Gate News message, April 27 — A Federal Reserve study by economists Leland D. Crane and Paul E. Soto found that employment growth among U.S. programmers dropped roughly 50% after ChatGPT launched in November 2022. Before the AI model’s release, programming-intensive jobs were growing at approximately 5% annually, well above the overall labor market. Since then, growth in sectors like IT services and software development has essentially flatlined.
The researchers estimate that roughly 500,000 programmer jobs that would have otherwise existed were never filled over the three-year period. The employment gap did not appear until mid-2024, about 18 months after ChatGPT’s launch, suggesting companies needed time to assess AI capabilities before adjusting headcount. The study controlled for other 2022 headwinds—interest rate hikes, the end of the pandemic digital boom, and the crypto crash—and found programmer employment still falling by approximately 3% per year even after removing those effects.

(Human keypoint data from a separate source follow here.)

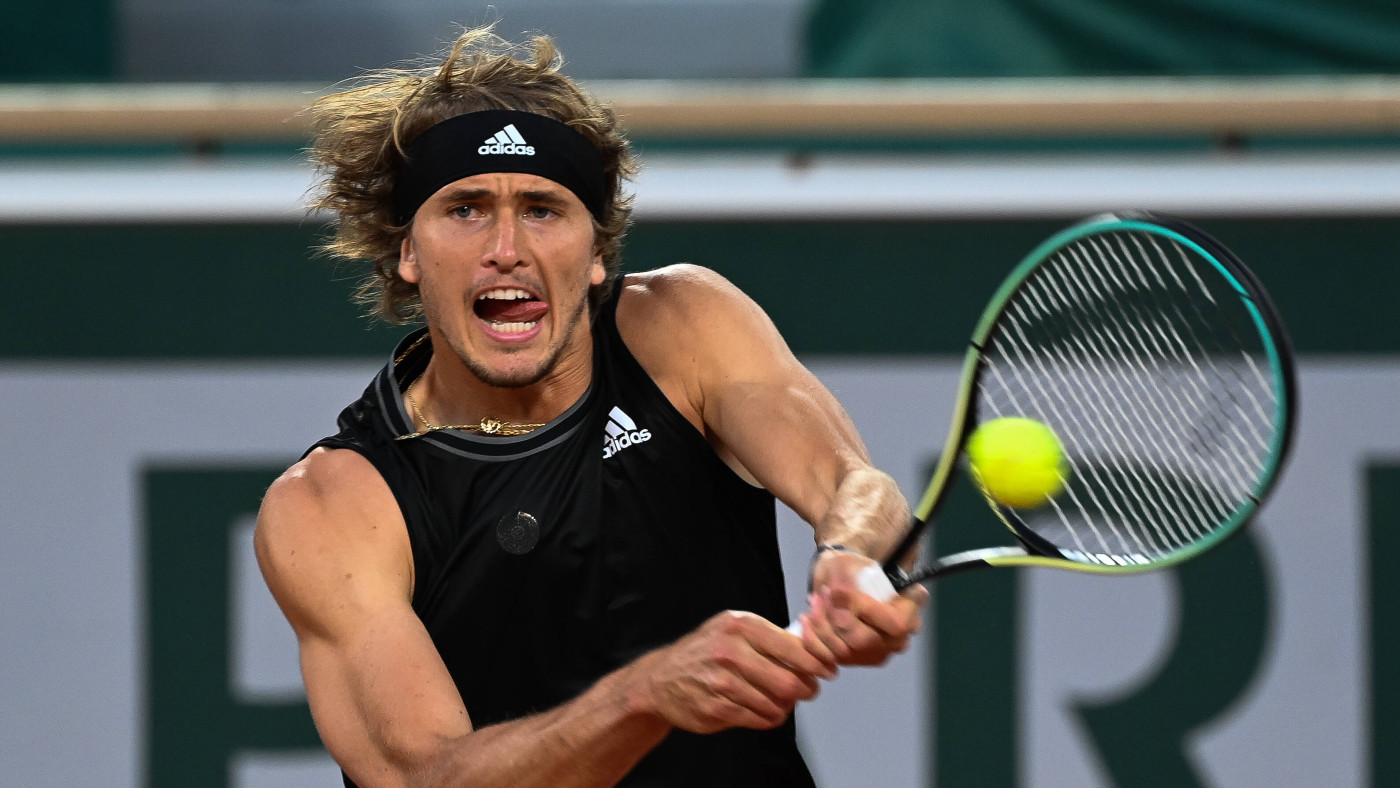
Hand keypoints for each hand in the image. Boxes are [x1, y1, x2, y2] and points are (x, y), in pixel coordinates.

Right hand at [629, 610, 836, 733]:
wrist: (662, 678)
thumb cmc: (707, 650)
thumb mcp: (734, 628)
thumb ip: (770, 635)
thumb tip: (814, 644)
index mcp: (740, 626)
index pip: (793, 647)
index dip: (818, 662)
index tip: (828, 669)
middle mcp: (731, 651)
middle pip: (790, 680)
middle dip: (807, 688)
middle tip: (810, 689)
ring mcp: (722, 682)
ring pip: (777, 703)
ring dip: (787, 705)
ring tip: (785, 700)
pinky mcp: (716, 708)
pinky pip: (760, 718)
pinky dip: (770, 717)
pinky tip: (768, 711)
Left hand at [796, 548, 927, 665]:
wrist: (843, 580)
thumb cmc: (852, 569)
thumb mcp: (850, 564)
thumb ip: (848, 580)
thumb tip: (838, 596)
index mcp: (909, 611)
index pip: (895, 623)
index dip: (864, 609)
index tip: (837, 590)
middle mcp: (898, 638)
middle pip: (864, 640)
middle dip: (836, 617)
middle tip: (823, 594)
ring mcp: (877, 653)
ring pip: (843, 650)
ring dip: (822, 624)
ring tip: (815, 601)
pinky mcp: (855, 660)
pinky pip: (829, 657)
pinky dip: (813, 637)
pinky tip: (809, 618)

A separate Harvard study of 62 million payroll workers found that junior developer employment drops roughly 9-10% within six quarters when companies adopt generative AI, while senior employment remains largely unchanged. Anthropic CEO Dario Amodei has warned that up to 50% of entry-level roles could disappear within five years. “If A.I. disproportionately affects junior positions, it could have lasting consequences for the college wage premium, upward mobility and income disparities,” Harvard researchers noted.
Programmer wages have not declined; the effect has shown up in headcount rather than pay. Job postings stabilized in 2024 and have ticked slightly upward since. The Fed researchers note that cheaper AI-assisted programming could open new markets and grow total demand for developer labor over the long run. The study was published as a preliminary designation and represents the first Federal Reserve-level analysis directly linking AI adoption to a measurable, occupation-specific decline in hiring.